Weekly Market Update - Good Cop, Bad Cop

Weekly Market Update (Week Ending August 26th, 2016)

Good Cop, Bad Cop

Markets were quiet and dull again this week leading into Friday's speech from Fed Chairwoman Janet Yellen. Yellen was speaking at the annual Fed conference in Jackson Hole, Wyoming. The topic this year was The Federal Reserve's Monetary Toolkit: Past Present and Future. The market however seemed to be more interested in what Janet Yellen had to say regarding current economic conditions. This was apparent in the wild market action that ensued after her speech. 

Try to follow me here, because markets were whipsawing. Markets were trending higher before the Chairwoman spoke. Immediately after her speech, markets sold off on the notion that the Chairwoman said that the case for a rate hike has strengthened as of late. However, she was still not emphatic about an immediate rate hike, so markets again shot higher. So in this scenario, Yellen was playing the good cop. Enter the bad cop, Stanley Fischer from the Fed. After Yellen's speech, Fischer reinforced Yellen's message in a more direct tone, hinting that another strong jobs report next week could get the Fed to move, and possibly twice this year. After that, markets sold off, thus turning the rally into losses for the day and small losses for the week. After all was said and done, the Dow Jones Industrial Average fell 0.85% for the week and the S&P 500 fell 0.68%. 
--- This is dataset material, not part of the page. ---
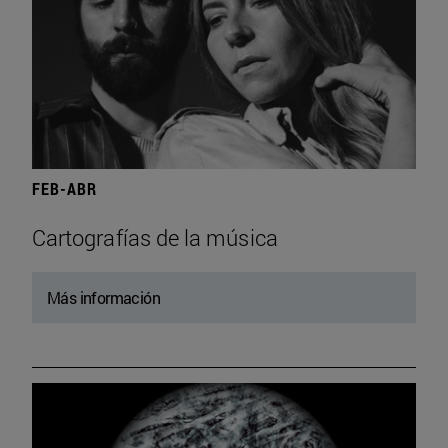
FEB-ABR
Cartografías de la música
Más información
I bring this up not to focus on a single day in the market, but to highlight the fact that action in the market on any given day is still very sensitive to chatter from the Federal Reserve. And by all accounts, short-term markets are very irrational. It doesn't change the fact that owning good assets for the long term is a viable investment strategy, but it does remind us that the complacency of late can turn into volatility on just a few words from a Fed official.  

Getting back to Yellen's speech, I thought there were some interesting things revealed regarding future policy actions. For one, the Fed clearly believes they have enough tools to fight the next recession even in the face of low interest rates. Keep in mind that some believe the Fed needs to raise rates so they can lower rates during the next recession. But reading Yellen's speech, she mentioned that the Fed still has room to expand their balance sheet by a couple trillion dollars and could even expand the types of assets they purchase. To me, this is a very critical point that hasn't really found it's way into the mainstream financial media. Can we interpret it that during the next crisis our Fed stands ready to buy corporate bonds like the ECB or dare I even say stocks like the BOJ? 

On the bright side, market momentum has remained firm and stocks have been quite resilient, even breaking out to all time highs. As we know, markets are forward looking. GDP in the third quarter is expected to pick up from the lackluster 1% of the first half and the job market remains positive.